The Reliability of an N-of-N Multi-Sig Jury
For the sake of argument, let’s consider an N-of-N multi-sig jury. In this setup, the assumption would be that no alternative spending path could be created as long as at least one of the N jury members remains honest. With a large and diversely motivated jury, this could be a highly reliable assumption.
I would be hesitant to stake any BTC if I had to rely on a single-sig jury. Even though this occurrence would only happen if I misbehave and double-sign a block, accidents are known to happen, and it’s a point of weakness that a malicious jury could target.
Ah I see. OK the actual implementation will look more like the following:
The slashing condition will require 3 sets of signatures: (staker_normal_sig, EOTS_sig, jury_sig).
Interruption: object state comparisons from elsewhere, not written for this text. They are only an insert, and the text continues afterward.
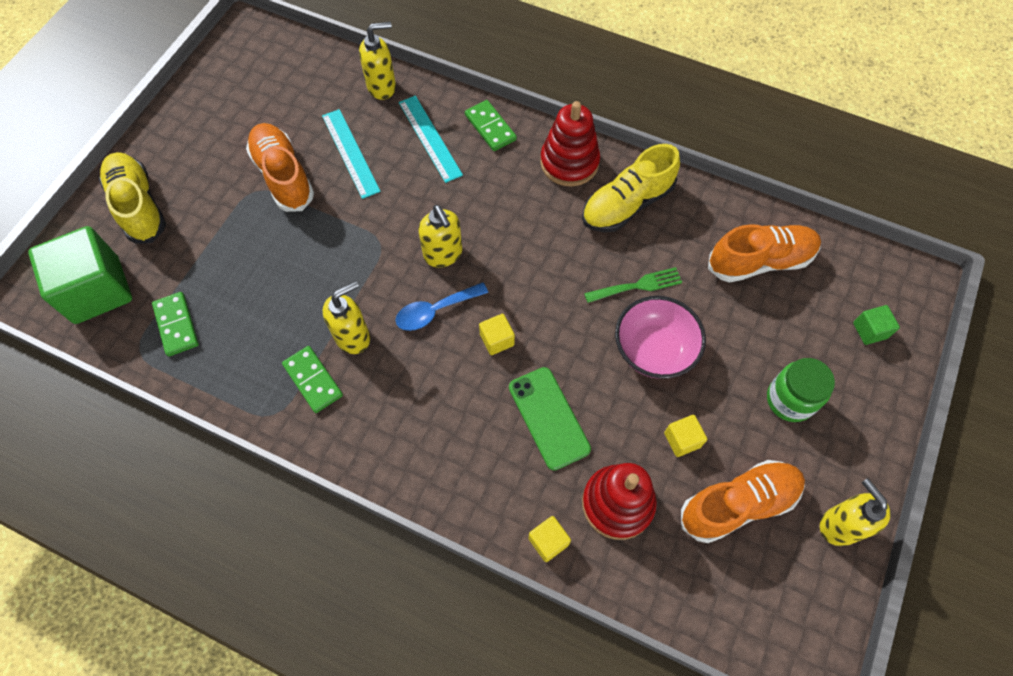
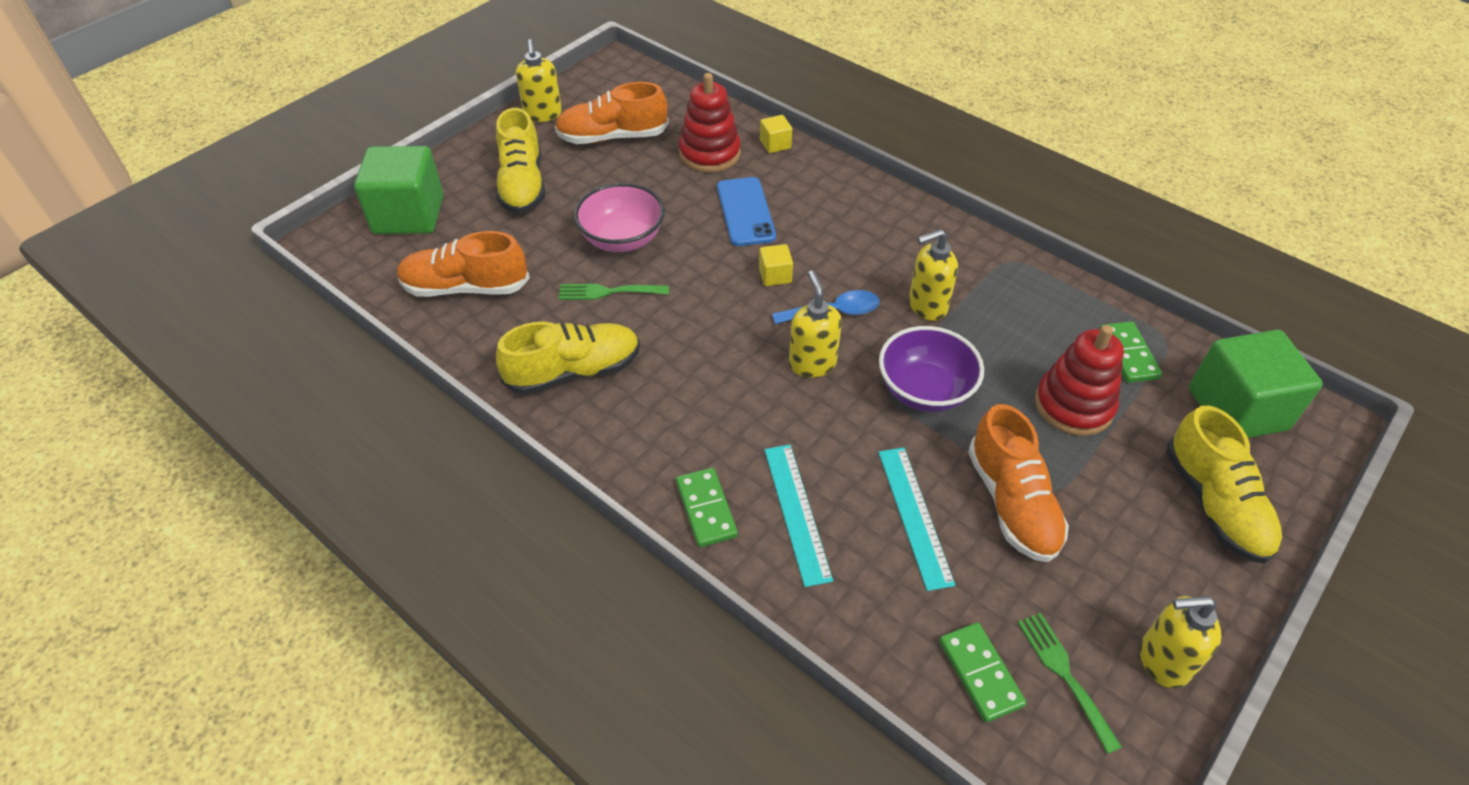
camera: 165 degrees left, 15 degrees down
(257, 84) = (1064, 674): none -> green fork
(313, 380) = (970, 279): green domino -> green domino (980, 673)
(349, 250) = (924, 390): none -> purple bowl
(382, 87) = (854, 617): yellow soap dispenser -> yellow soap dispenser (1162, 661)
(549, 418) = (745, 212): green phone -> blue phone
(569, 162) = (619, 436): red stacking toy -> red stacking toy (1073, 405)
(682, 440) = (634, 178): yellow cube -> none
(790, 400) = (522, 185): green jar -> yellow shoe
(870, 330) = (409, 215): green cube -> green cube, size x2.30

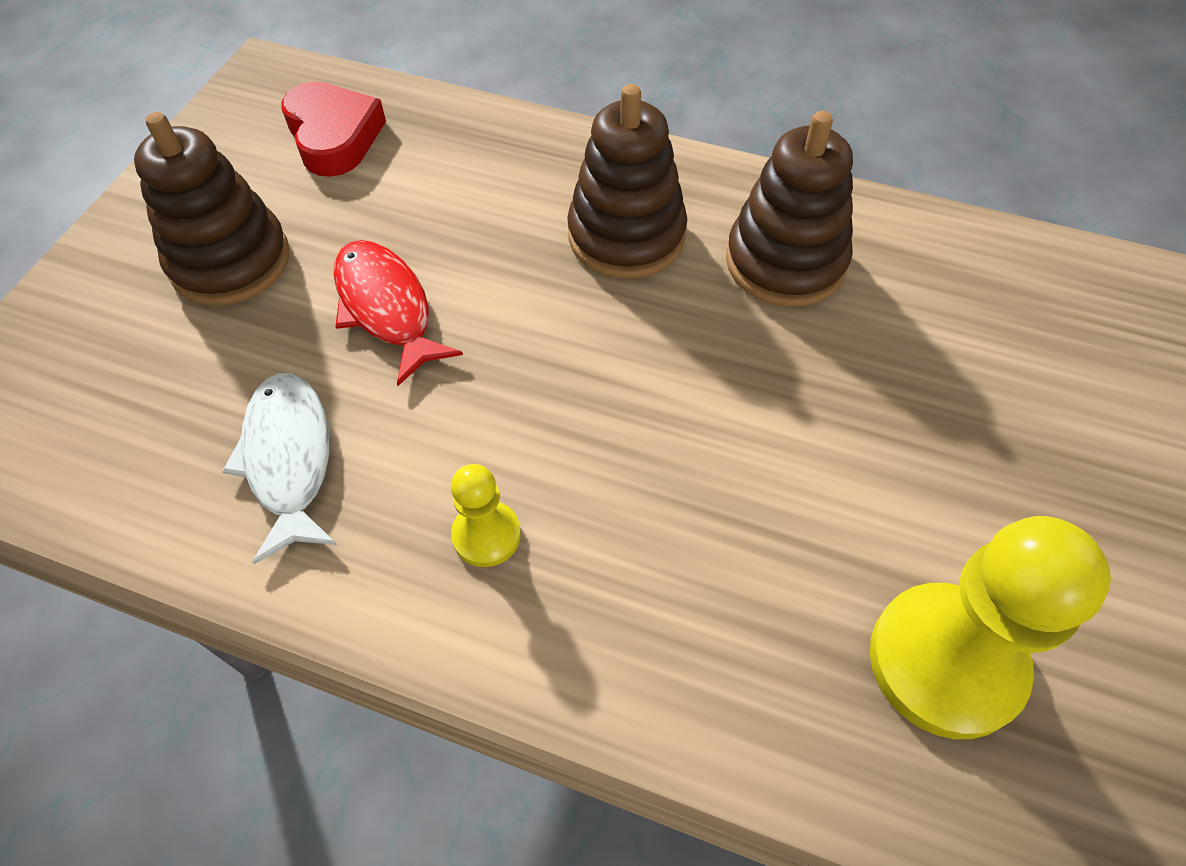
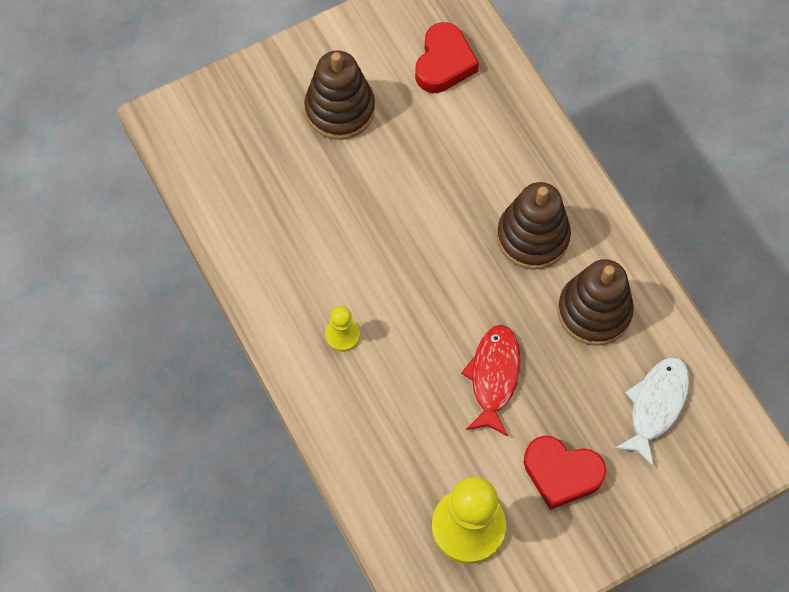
camera: 40 degrees right, 10 degrees up
(289, 460) = (292, 238): white fish -> white fish (655, 406)
(386, 308) = (388, 191): red fish -> red fish (493, 377)
(970, 476) = (561, 473): none -> red heart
Here the staker_normal_sig can be an arbitrary address he staker create. This way, even if the jury extracts the EOTS, it cannot transfer it.
Totally agree with you that the jury should be a multi-sig. My initial simplified answer is for people who are not expert in this field, which does not apply to you. You did a great guess with very limited information!
How large should the jury be, whether it should be N-of-N or M-of-N, whether it should pre-sign or post-sign, are design choices that will achieve different tradeoffs between liveness and slashability. But in any case, the bitcoin is safe as long as the staker does not act maliciously, and this is the most important property we achieve.